Nos últimos dias tenho recebido manifestações sobre minha posição nas votações da PEC 171, de 1993, que trata da maioridade penal, e do PL 4.330, de 2004, que versa sobre a regulamentação dos serviços terceirizados no Brasil.
Dentro do espírito democrático e da transparência que deve nortear o mandato parlamentar, creio ser necessário tecer considerações sobre a essa posição nos dois casos. Hoje, abordarei a maioridade penal. Noutro dia, depois de votadas as emendas ao projeto, falarei sobre a terceirização.

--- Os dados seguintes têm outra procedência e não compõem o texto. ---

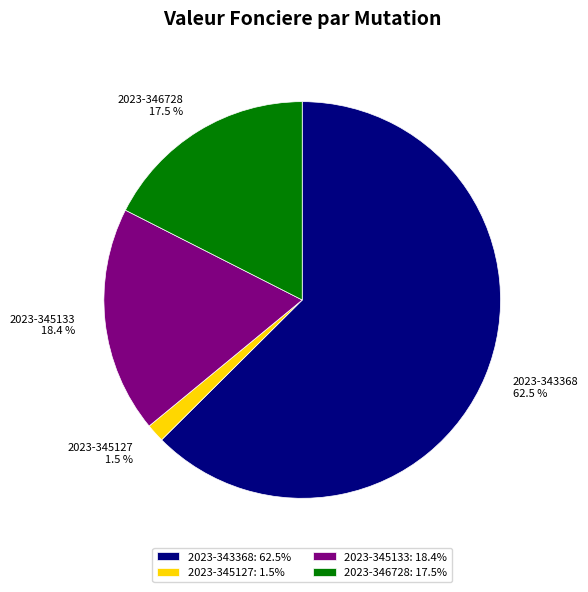

Combined, do 2023-346728: 17.5% and 2023-345133: 18.4% account for over 50%?

No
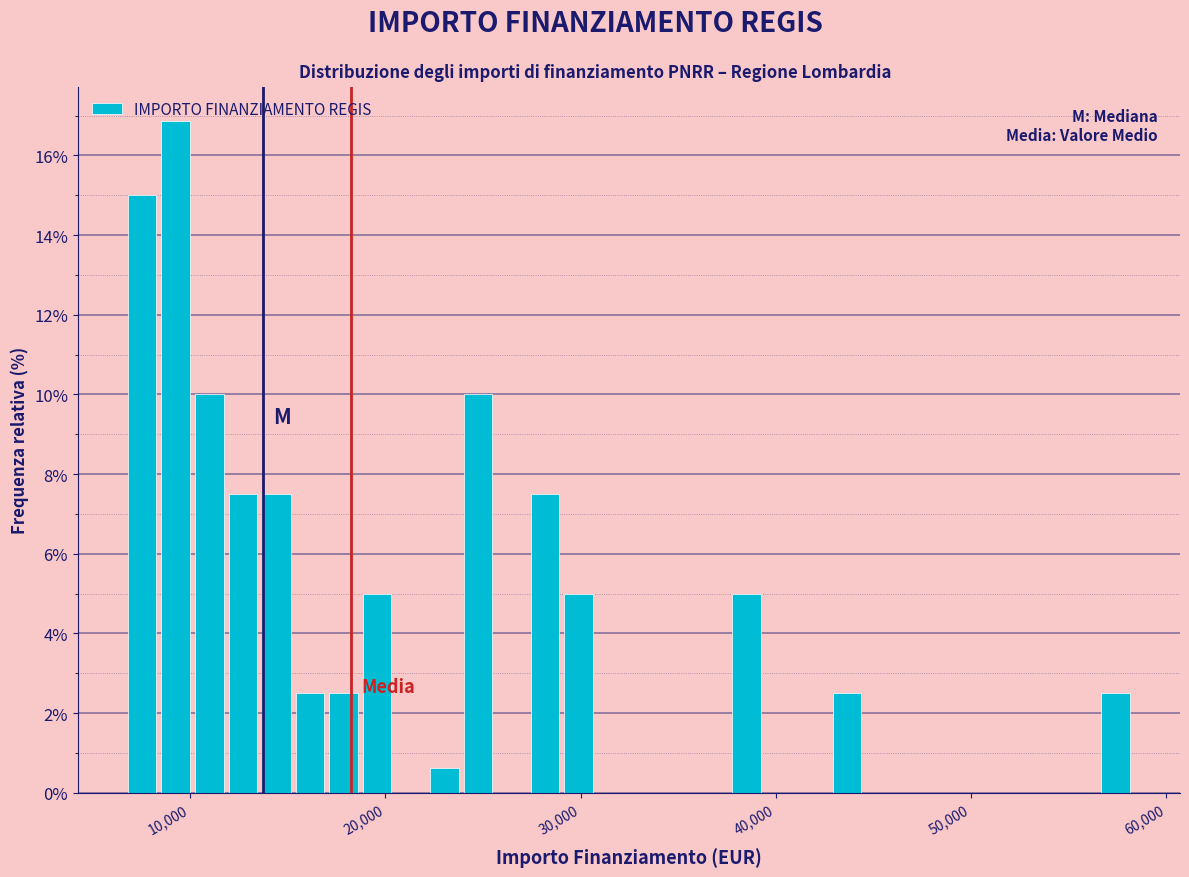

Read against the x-axis, roughly where is the centre of the tallest bar?

9000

Há que lembrar que leis são frutos das circunstâncias sociais do seu tempo presente, não do passado. O Código de 1940 estabeleceu a imputabilidade penal a partir de 18 anos. Abaixo dessa idade, cabe somente a “pedagogia corretiva da legislação especial”. O Estatuto da Criança e do Adolescente (Lei 8.069), de 1990, dispôs que o fato do adolescente “furtar, traficar, ou matar não implica em crime, mas numa infração”. Partiu-se da premissa de que essas pessoas “não sabem o que fazem ou não tem maturidade suficiente” para serem consideradas penalmente imputáveis. A reforma do Código em 1984 manteve a maioridade penal em 18 anos, alinhando-se ao exclusivo critério da idade biológica. A Constituição de 1988 trilhou o mesmo caminho.
Faço esta pequena retrospectiva histórica para assinalar que a redução da maioridade penal não pode ser discutida sob o prisma se ela vai ou não reduzir a criminalidade. Não existem dados para essa discussão. Tudo é “chute” e “achismo”. Definitivamente, esse não é o ponto central. O que deve ser discutido é se alguém com 16 anos tem ou não condições de entender os seus atos e, portanto, assumir as responsabilidades deles decorrentes.
A Dra. Kátia Mecler, psiquiatra forense da Associação Brasileira de Psiquiatria, em entrevista à Revista Veja, assinalou, com muita propriedade, que “essa limitação da idade de 18 anos foi estabelecida pelo Código Penal de 1940, quando nós vivíamos em um (sic) outromundo, com outros estímulos. Não se pode dizer que um jovem de 18 anos daquela época é o mesmo de hoje. O acesso à informação e à tecnologia favorece o desenvolvimento desse cérebro mais precocemente”.
Na mesma reportagem, o Juiz Cristian Bataglia de Medeiros, diretor da Vara da Infância e Juventude da cidade de Novo Gama (GO), assevera: “pelas audiências que a gente faz, esses menores infratores têm pleno conhecimento e capacidade de entender onde está o certo e o errado, o que é justo e o que não é; capacidade de discernimento eles têm”.
Importante esclarecer que o Brasil, ao reduzir a maioridade penal, não vai se tornar uma “ilha” isolada no mundo, pois importantes nações democráticas há muito adotam maioridade penal abaixo de 18 anos, por exemplo, os EUA, a Irlanda, a Suécia e a Argentina.
Por outro lado, argumentar que as cadeias do país não estão preparadas para receber adolescentes infratores, não pode ser óbice para a redução da maioridade. As cadeias brasileiras, em verdade, com raras exceções, não estão preparadas para abrigar nenhum tipo de preso. Elas não cumprem sua função de recuperar o infrator para a sociedade. O mesmo se diga dos Centros de Integração de Atendimento às Crianças e aos Adolescentes. Os “pomeris” da vida. Ambos precisam ser revistos. O sistema está falido lá, e cá. Agora, essa revisão não tem nenhuma ligação direta com maioridade penal. Qualquer preso, adolescente ou adulto, necessita ser tratado com dignidade, ponto.
Interessante assinalar que aqueles que são contra a maioridade penal aos 16, defendem o modelo atual de 18 anos, exatamente por entender que nessa idade as pessoas têm discernimento dos seus atos. Ora, o mesmo argumento que utilizam para defender 18 anos, eu utilizo para defender a maioridade penal aos 16. Nossos pontos de vistas são iguais, apenas divergimos no quantum da idade.
Todavia, é bom que se diga que não estou sozinho nessa posição. Pesquisas apontam que 84% da população brasileira pensa da mesma maneira. Dai, posso dizer com tranquilidade que a razão para votar favoravelmente à redução da maioridade foi minha convicção de que alguém aos 16 anos, que pode inclusive votar para presidente da república, também pode ser penalmente imputável. Os avanços do Século XXI me permitem fazer esse raciocínio, porém, respeito aqueles que pensam de modo contrário.
Eis a beleza do debate e da democracia.